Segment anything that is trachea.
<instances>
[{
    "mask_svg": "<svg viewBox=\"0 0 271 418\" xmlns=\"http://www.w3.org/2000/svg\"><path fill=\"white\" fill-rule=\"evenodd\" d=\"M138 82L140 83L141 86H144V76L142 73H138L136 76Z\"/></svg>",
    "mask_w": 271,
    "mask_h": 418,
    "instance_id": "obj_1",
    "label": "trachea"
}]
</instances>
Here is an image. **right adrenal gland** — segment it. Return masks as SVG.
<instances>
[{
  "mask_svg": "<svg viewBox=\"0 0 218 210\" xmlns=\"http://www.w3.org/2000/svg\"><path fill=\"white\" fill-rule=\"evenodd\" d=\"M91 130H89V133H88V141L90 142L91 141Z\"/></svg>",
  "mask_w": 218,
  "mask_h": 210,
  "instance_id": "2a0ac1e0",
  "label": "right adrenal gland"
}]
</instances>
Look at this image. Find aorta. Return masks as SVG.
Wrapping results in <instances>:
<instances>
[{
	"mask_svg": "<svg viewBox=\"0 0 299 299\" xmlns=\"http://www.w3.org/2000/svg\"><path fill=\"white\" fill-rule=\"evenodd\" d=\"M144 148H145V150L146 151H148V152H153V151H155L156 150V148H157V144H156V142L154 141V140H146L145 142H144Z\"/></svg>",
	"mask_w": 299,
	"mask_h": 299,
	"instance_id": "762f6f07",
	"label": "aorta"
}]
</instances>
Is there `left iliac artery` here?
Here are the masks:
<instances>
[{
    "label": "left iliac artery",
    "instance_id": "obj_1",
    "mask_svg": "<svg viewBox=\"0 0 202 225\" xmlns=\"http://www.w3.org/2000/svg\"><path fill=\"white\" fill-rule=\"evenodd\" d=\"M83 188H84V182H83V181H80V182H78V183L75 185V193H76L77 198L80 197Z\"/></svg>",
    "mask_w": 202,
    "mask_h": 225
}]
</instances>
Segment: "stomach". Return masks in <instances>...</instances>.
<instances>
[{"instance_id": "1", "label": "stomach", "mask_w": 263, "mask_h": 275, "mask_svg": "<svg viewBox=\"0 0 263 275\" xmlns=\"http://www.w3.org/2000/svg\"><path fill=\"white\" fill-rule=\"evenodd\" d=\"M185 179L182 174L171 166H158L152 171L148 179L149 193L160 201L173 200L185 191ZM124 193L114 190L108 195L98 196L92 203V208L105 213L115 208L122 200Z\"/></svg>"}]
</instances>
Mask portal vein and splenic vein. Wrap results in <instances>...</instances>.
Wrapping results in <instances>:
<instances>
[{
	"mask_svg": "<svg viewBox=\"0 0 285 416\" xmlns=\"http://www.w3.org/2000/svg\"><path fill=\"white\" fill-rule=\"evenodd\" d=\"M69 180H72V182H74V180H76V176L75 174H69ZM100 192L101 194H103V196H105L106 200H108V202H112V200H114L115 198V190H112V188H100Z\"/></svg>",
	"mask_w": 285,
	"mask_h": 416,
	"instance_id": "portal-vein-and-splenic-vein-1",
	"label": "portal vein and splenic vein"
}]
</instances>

WRITTEN REQUEST. Filter the material above, reproducing each line that contains the string "stomach". Matching is case-sensitive.

FULL RESPONSE.
Segment: "stomach". Return masks in <instances>...</instances>.
[{"instance_id": "1", "label": "stomach", "mask_w": 263, "mask_h": 275, "mask_svg": "<svg viewBox=\"0 0 263 275\" xmlns=\"http://www.w3.org/2000/svg\"><path fill=\"white\" fill-rule=\"evenodd\" d=\"M185 179L182 174L171 166H158L152 171L148 179L149 193L160 201L173 200L185 191ZM124 193L114 190L108 195L98 196L92 203V208L105 213L115 208L122 200Z\"/></svg>"}]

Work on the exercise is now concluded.